Human Name:Azlia(Az-lee-uh)
Human Age:16
Pokemon:Azelf
Appearance:Tall with blue hair and amber eyes, has ribbons that resemble her tails – complete with gems – tied around her waist. Wears a light blue shirt and jeans. wears darker blue boots on her feet. 
History: When she woke up, at the lake Valor resort, she remembered almost nothing but that she was a Pokémon and the exact moment when she stepped into the portol.
Moves:Nasty Plot, Psycic, Extrasensory, Giga Impact.
Personality:Calm most of the time, but can be naive at times. She's pretty laid back and will do anything for her friends.


----------



## Jester (Nov 4, 2008)

*Re: The Great Pokémon War: After the End.*

Human Name: Chronos
Human Age: 16
Pokemon: Celebi (There is no proof that celebi is a girl. so i make it a boy)
Appearance: Average height with Blue eyes and short brown hair, Wears a white T-shirt and a green hoodie with angel wings on the back, Green sweats, And brown sneakers.
History: He woke up near sendoff spring, All he remembers is his name and that he was a pokemon.
Moves: Leaf storm, Future sight, Earth power, Last resort,
Personality: Curious, Hyper, Feels like he needs to know everything that he doesn't already know, But can be calm and collected if he absolutely HAS to be.


----------



## Hyper~Piplup (Nov 4, 2008)

*Re: The Great Pokémon War: After the End.*

Woop. Everyone accepted.

@Darksong-I'll PM you about Darkrai.

My form here:

Human Name: Luna
Human Age: 13
Pokemon: Cresselia
Appearance: Long blond hair in bunches, pink eyes. She wears a pale blue top with pink sleeves, and darker jeans. Her jeans have flowing pink material at the back, and the top has a golden stripe down the front. She also wears a pink hat and matching golden moon earings/necklace/bracelet.
History: She woke up on an Island. (Full Moon Island, BTW.) The last thing she remembers is darkness closing in on her, then waking up seeing the full moon.
Moves: Mist, Aurora Beam, Moonlight, Lunar Dance.
Personality: Rather calm, she tends to focus on Defence rather than attack.
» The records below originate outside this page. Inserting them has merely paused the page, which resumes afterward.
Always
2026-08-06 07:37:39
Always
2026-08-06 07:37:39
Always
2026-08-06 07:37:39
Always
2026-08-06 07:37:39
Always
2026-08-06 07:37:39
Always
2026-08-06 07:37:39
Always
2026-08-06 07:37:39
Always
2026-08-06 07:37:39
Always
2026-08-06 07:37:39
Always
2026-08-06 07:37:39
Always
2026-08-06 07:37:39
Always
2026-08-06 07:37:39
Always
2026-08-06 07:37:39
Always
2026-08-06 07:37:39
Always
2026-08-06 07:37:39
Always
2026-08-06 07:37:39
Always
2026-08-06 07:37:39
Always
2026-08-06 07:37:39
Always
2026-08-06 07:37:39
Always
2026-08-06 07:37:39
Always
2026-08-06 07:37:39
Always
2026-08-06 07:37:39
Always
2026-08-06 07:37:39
She loves to stare up at the full moon, although she doesn't know why. Normally quiet and shy, but she will get into a fight if she decides she doesn't trust someone.
She also thinks the dark is out to get her.
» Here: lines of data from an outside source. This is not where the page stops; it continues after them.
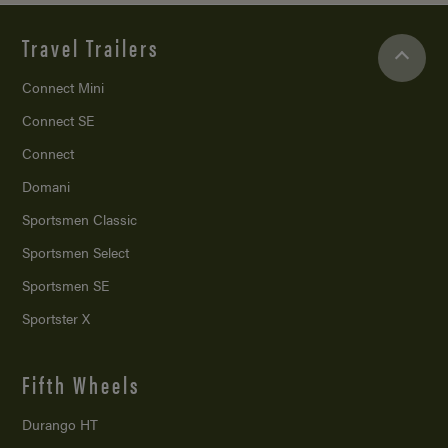
Travel Trailers
Connect Mini
Connect SE
Connect
Domani
Sportsmen Classic
Sportsmen Select
Sportsmen SE
Sportster X
Fifth Wheels
Durango HT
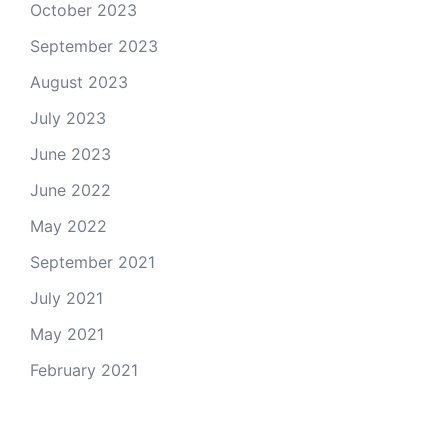
October 2023
September 2023
August 2023
July 2023
June 2023
June 2022
May 2022
September 2021
July 2021
May 2021
February 2021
Anyway, we will start from Darkrai corrupting the portal. So, Darksong, go ahead =D


----------



## Darksong (Nov 5, 2008)

*Re: The Great Pokémon War: After the End.*

Midnight split herself into many clones, which were only illusions, but had the same power as her. She commanded them to all send a blast of power at the portal. With them, she created a ball of energy, and simultaneously, they all fired it. The balls all hit the portal, causing it to become distorted slightly, for a moment, and then return to being serene again. With an evil laugh in her head, Midnight merged all her clones into herself, and floated slowly away.
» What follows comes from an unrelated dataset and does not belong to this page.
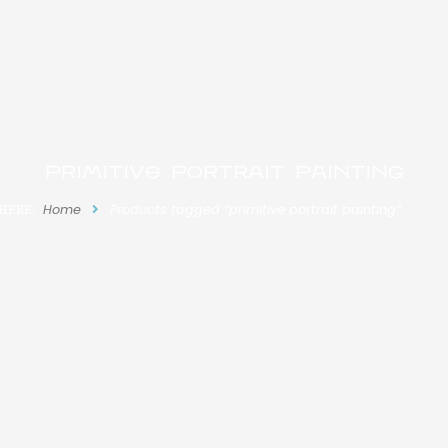
primitive portrait painting
HERE:
Home
Products tagged “primitive portrait painting”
((So, does Darkrai go through the portal, too, so she can hunt the Legendaries, or does she stay here?))


----------



## Hyper~Piplup (Nov 5, 2008)

*Re: The Great Pokémon War: After the End.*

((Up too you. You're Darkrai.))

Luna couldn't sleep. Not that she actually needed too, of course, but because of the feeling she had about the forecoming trip to the Sinnoh Region. 
She stared up at the Full moon. Although it was blocked by clouds, she could still feel its power radiating down.
Luna sighed, and took a bite out of a Pecha berry she had found earlier.


----------



## brogan_fire123 (Nov 5, 2008)

*Re: The Great Pokémon War: After the End.*

Human Name: Zikrana (z-eye-kraan-ah)
Human Age: 13
Pokemon: Rotom
Appearance: Short, spiky orange hair, short sleeved light blue shirt, light blue shorts, light blue sandals, A spiky belt (light blue) whhick looks like those zappy things on rotoms sides.
History: Woke up in an old abandoned power plant. The last thing she remembers is being sucked into a TV. (Which darkrai had enchanted too, maybe?)
Moves: Thundershock, Confuse ray, Spite, Spark
Personality: Friendly, rather carefree, and lives life to the fullest. Also has a habit of causing mischeif.


----------



## brogan_fire123 (Nov 5, 2008)

*Re: The Great Pokémon War: After the End.*

Zikrana was playing around in the dump. She loved doing that. There were so many unused electrical appliances she could break. It was a habit really. She'd just zap in, a few sparks, and it would explode with a satisfieing bang. Right now she was hovering on a big hill of rubbish, looking around. It was too dark right now.. something wasnt right...


----------



## Mewtwo (Nov 5, 2008)

*Re: The Great Pokémon War: After the End.*

((Noone accepted you. Don't post yet.))
Lea silently watched Darkrai.


----------



## Darksong (Nov 6, 2008)

*Re: The Great Pokémon War: After the End.*

((Further more, don't double post.))
_First, I should spread rumors,_ Midnight thought to herself. _Or should I go through the portal and hunt the legendaries? But then I would become human... I could stay Pokemon. That would make it easier. I just withdraw the power from the portal..._ She was rather confused, but knew she would find something out. With that, she phased out, for no apparent reason.


----------



## Mad MOAI (Nov 6, 2008)

*Re: The Great Pokémon War: After the End.*

Cyrano lay in his gently swaying bed. He couldn't sleep. Tomorrow would be hectic, so he had been awake all night thinking about it. Now that he thought, it wasn't a very good idea to be going to an unknown place.


----------



## Mewtwo (Nov 6, 2008)

*Re: The Great Pokémon War: After the End.*

((Oh, and in the human world, when Lea is human, she stands on her toes like Mewtwo actually does.))


----------



## Hyper~Piplup (Nov 7, 2008)

*Re: The Great Pokémon War: After the End.*

Okay.
Brogan, the others were right. Just because I know you doesn't mean you have superiority.

Anyway, yes you can join.
________________
Luna sighed, closed her eyes and took a few deep breaths. It was dark. Probably not the best place to let your guard down.


----------



## shadow_lugia (Nov 7, 2008)

*Re: The Great Pokémon War: After the End.*

Gedoka sat on the edge of Lake Acuity, pondering her own questions for her own amusement. She was currently trying to sort out the mechanisms of time and space and how they affected each other. More specifically, at this very moment, she was working out how you could make a portal into another world.
_It seems that to make a portal, one must reverse time and space back upon itself and create a black hole, and then the absorbed object will be ejected out the other end. But how would the creator make it so that the portal only absorbs the desired object? Oh, what a glorious question..._
She continued to form her theories.


----------